──────── SELECTED EXTRACT ────────
My observation is that inside Utah, Mormons have a huge persecution complex. In a popular youth activity, the LDS kids here reenact handcart treks every summer. It is important to remind the children that their ancestors lost life and limb due to the horrible persecutions suffered at the hands of the Missourians.
After all, this persecution is the very heritage of the people of Utah. And the young people here are taught to make it their cultural identity. The persecution complex is what binds the chosen people of this great state together as members of an holy and peculiar culture. The persecution complex just may be what has made the Mormons of Utah who they are today.
Utah history is taught in fourth, seventh, and tenth grades according to Utah state mandated curriculum. So in spring of 1990, the fourth grade students from all three classrooms at my child's elementary school were led in another role-playing reenactment. In the name of social studies, approximately one hundred children were carefully taught what fleeing Missouri for the refuge of Utah must have been like.
────────
▸ GIVEN EXERCISE: Rewrite the passage about the Mormon persecution complex in Utah from "After all, this" up to and including "they are today.", switching "cultural identity" to "shared identity".
──────── RAW RECORDS ────────
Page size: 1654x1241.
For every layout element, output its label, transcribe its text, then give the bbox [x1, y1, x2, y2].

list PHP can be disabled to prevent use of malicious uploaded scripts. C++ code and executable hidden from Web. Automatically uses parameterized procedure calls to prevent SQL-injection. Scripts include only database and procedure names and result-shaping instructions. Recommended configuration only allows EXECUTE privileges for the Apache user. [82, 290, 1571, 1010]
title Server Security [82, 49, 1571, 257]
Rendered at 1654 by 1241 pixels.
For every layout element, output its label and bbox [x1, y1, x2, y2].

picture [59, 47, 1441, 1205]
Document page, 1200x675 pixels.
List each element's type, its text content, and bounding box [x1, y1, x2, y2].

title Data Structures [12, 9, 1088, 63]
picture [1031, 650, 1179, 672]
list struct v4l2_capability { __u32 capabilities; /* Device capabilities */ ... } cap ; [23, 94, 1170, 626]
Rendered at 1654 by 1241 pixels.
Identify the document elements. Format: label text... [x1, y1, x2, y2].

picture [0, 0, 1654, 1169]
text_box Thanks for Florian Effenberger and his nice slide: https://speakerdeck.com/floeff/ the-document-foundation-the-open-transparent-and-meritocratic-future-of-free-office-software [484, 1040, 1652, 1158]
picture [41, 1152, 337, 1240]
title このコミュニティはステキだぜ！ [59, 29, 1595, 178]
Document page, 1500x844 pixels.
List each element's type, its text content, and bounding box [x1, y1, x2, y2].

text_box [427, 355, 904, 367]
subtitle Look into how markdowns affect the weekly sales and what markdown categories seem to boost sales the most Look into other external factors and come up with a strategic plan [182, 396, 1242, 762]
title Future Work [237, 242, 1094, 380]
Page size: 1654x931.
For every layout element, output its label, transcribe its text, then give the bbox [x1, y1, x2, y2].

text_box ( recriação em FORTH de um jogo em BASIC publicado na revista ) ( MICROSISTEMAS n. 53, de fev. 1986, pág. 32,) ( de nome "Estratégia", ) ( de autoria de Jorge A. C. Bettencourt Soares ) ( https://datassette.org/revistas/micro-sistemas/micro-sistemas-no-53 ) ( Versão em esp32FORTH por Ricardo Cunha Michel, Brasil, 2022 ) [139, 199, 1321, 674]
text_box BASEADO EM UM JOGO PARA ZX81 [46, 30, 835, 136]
────────
▸ COMPLETE ANSWER:
After all, this persecution is the very heritage of the people of Utah. And the young people here are taught to make it their shared identity. The persecution complex is what binds the chosen people of this great state together as members of an holy and peculiar culture. The persecution complex just may be what has made the Mormons of Utah who they are today.